━━ Given text

Development of an Efficient Protocol for Cimifugin Isolation from Peucedanum schottii and Evaluation of Enzyme Inhibitory Activity.[Pubmed:30725569]
Nat Prod Commun. 2016 Aug;11(8):1107-1110.
The dichloromethane (DCM) extract of the fruits of Peucedanwn schottii Besser. ex DC. (Apiaceae) was subjected to high-performance counter-current chromatography (HPCCC) for the efficient and fast separation (30 min) and isolation of Cimifugin using an ethyl acetate: water (1:1 v/v, K= 1.01) system. The analytical scale-optimized separation was easily scaled to semi-preparative conditions. Cimifugin (11.25% yield, 96.5% purity) was isolated for the first time from P. schottii and characterized by NMR spectroscopy. Cimifugin and the crude DCM extract were evaluated using ELISA microtiter assays for their inhibitory potential against the cholinesterases (acetylcholinesterase - AChE and butyrylcholinesterase - BChE), and tyrosinase (TYR), which are key enzymes for the treatment of some neurodegenerative diseases, i.e. Alzheimer's and Parkinson's. The crude extract exhibited a weak inhibitory activity against-AChE, BChE, and TYR (4.2, 35.5, and 0% at 100 mug mL-1 and 10.3, 40.0, and 12.2% at 200 mug mL-1, respectively), while Cimifugin displayed low to moderate inhibition towards AChE and BChE (3.1 and 21.6%, respectively) at 200 mug mL'.

━━━━
━━ Exercise data

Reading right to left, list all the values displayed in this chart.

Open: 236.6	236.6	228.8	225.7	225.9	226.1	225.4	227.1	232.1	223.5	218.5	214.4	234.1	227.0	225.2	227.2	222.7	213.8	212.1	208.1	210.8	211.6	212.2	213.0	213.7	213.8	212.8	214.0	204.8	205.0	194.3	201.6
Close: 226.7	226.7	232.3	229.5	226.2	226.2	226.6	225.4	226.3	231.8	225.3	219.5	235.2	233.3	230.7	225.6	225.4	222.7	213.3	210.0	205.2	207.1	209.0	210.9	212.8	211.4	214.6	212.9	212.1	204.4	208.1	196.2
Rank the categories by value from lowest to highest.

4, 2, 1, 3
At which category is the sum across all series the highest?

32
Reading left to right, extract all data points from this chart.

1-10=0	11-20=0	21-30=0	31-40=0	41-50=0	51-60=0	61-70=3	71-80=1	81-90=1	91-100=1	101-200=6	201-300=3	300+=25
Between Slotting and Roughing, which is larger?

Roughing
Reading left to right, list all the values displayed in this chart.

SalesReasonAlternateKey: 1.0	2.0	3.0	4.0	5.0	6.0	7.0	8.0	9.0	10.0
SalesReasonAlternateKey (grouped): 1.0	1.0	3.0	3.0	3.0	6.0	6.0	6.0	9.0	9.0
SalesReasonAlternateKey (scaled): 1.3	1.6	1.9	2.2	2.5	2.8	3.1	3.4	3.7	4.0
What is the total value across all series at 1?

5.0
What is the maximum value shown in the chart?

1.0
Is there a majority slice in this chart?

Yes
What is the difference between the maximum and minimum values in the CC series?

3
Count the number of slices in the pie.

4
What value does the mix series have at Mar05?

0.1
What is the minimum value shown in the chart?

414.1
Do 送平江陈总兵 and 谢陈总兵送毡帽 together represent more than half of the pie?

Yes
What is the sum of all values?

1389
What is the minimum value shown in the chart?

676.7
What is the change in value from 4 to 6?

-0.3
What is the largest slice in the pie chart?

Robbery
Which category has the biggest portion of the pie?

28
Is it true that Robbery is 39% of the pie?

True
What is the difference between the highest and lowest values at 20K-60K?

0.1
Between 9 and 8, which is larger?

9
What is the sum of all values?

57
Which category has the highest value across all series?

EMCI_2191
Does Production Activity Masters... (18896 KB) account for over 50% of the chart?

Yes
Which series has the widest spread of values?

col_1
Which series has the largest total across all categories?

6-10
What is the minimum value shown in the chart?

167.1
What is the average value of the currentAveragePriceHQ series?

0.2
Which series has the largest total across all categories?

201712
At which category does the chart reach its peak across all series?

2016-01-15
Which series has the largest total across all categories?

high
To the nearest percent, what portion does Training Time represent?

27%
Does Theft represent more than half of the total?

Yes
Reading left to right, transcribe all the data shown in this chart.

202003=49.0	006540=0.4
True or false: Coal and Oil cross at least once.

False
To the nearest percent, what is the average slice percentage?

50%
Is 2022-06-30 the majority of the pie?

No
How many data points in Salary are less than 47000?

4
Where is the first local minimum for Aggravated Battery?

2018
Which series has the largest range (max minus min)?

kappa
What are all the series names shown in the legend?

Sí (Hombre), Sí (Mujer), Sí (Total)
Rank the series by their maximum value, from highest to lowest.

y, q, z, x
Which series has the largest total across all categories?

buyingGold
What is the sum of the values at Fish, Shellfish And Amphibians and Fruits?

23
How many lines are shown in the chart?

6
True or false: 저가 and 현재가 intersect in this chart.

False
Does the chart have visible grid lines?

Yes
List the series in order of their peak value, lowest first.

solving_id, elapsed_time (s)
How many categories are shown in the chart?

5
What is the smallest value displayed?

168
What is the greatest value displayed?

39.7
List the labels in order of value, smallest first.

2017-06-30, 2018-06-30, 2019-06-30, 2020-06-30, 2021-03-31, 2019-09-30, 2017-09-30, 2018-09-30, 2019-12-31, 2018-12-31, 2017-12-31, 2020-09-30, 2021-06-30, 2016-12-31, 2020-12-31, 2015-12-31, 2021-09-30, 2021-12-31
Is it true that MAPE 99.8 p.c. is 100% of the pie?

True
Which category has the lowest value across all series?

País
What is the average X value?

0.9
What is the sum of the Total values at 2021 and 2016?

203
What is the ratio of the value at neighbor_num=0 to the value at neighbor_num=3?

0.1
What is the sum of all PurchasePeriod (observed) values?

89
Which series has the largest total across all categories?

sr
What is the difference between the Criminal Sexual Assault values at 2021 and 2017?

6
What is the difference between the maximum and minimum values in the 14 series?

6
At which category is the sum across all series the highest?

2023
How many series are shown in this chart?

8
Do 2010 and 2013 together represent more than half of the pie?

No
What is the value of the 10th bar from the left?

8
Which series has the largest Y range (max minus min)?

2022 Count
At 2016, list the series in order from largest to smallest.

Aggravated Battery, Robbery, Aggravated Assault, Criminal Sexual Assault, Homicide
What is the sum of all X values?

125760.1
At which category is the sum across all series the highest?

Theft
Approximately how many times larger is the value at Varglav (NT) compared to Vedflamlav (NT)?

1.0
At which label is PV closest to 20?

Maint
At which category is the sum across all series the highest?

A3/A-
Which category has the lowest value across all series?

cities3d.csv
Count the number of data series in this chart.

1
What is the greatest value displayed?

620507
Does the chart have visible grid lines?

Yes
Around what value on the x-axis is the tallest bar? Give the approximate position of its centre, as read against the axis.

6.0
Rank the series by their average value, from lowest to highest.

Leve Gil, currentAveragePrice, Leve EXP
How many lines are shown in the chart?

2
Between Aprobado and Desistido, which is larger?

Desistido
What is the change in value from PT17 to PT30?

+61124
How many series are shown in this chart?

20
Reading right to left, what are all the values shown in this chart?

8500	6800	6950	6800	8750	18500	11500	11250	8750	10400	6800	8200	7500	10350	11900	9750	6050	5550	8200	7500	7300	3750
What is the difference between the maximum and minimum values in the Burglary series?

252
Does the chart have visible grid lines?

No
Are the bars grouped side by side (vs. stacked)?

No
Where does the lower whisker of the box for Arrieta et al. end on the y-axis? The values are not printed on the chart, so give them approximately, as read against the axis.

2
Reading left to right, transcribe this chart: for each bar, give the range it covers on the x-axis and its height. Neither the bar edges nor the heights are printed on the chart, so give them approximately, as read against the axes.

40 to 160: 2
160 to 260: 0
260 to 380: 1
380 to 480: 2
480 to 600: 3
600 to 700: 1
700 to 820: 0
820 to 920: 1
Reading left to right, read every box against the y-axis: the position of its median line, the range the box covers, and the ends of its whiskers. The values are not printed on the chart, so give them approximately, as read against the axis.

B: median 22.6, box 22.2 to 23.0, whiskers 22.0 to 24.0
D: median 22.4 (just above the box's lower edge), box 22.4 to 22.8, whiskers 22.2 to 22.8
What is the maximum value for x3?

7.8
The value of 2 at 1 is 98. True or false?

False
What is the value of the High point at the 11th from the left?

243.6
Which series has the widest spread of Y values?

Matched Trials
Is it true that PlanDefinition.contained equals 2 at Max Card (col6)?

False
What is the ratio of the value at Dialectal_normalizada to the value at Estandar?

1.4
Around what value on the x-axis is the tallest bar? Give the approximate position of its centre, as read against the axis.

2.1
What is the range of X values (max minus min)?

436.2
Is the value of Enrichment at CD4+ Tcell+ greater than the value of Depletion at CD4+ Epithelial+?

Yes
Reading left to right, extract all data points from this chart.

━━━━

Retype the stretch of the cimifugin abstract from "Development of an" through "Commun. 2016 Aug;11(8):1107-1110.".

Development of an Efficient Protocol for Cimifugin Isolation from Peucedanum schottii and Evaluation of Enzyme Inhibitory Activity.[Pubmed:30725569]
Nat Prod Commun. 2016 Aug;11(8):1107-1110.